### Task brief
Repeat every record exactly, but omit the images.
:::
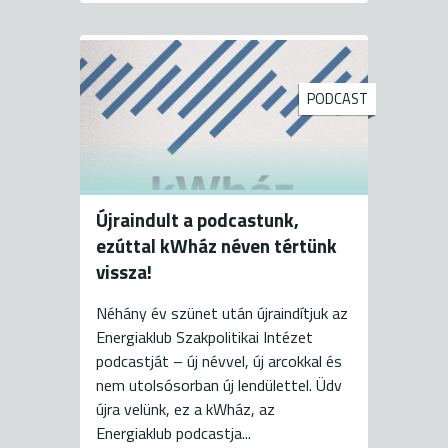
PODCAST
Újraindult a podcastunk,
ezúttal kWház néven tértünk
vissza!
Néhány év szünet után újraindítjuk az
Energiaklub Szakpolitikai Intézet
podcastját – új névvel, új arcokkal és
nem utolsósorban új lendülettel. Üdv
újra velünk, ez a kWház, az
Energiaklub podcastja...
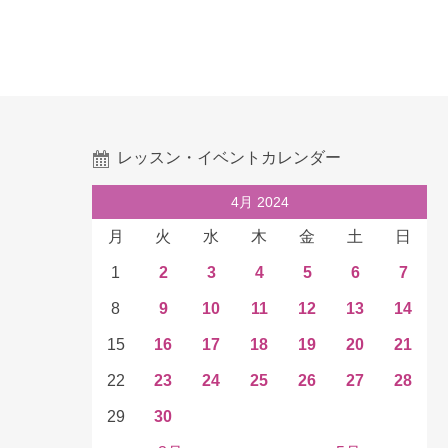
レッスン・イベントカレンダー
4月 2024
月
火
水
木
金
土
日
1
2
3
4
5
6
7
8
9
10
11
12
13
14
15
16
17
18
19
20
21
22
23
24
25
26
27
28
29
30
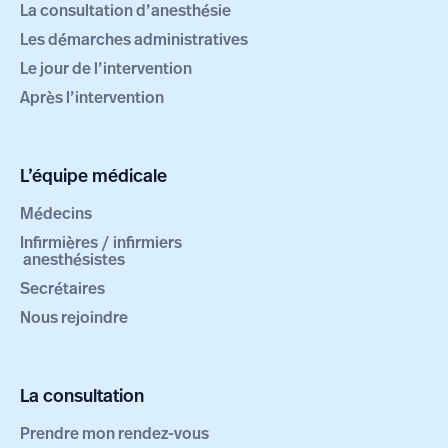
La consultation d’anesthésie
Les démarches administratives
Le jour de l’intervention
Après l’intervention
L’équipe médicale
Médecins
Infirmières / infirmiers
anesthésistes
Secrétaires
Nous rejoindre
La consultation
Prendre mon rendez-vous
:::
### Answer area
PODCAST
Újraindult a podcastunk,
ezúttal kWház néven tértünk
vissza!
Néhány év szünet után újraindítjuk az
Energiaklub Szakpolitikai Intézet
podcastját – új névvel, új arcokkal és
nem utolsósorban új lendülettel. Üdv
újra velünk, ez a kWház, az
Energiaklub podcastja...
レッスン・イベントカレンダー
4月 2024
月
火
水
木
金
土
日
1
2
3
4
5
6
7
8
9
10
11
12
13
14
15
16
17
18
19
20
21
22
23
24
25
26
27
28
29
30
La consultation d’anesthésie
Les démarches administratives
Le jour de l’intervention
Après l’intervention
L’équipe médicale
Médecins
Infirmières / infirmiers
anesthésistes
Secrétaires
Nous rejoindre
La consultation
Prendre mon rendez-vous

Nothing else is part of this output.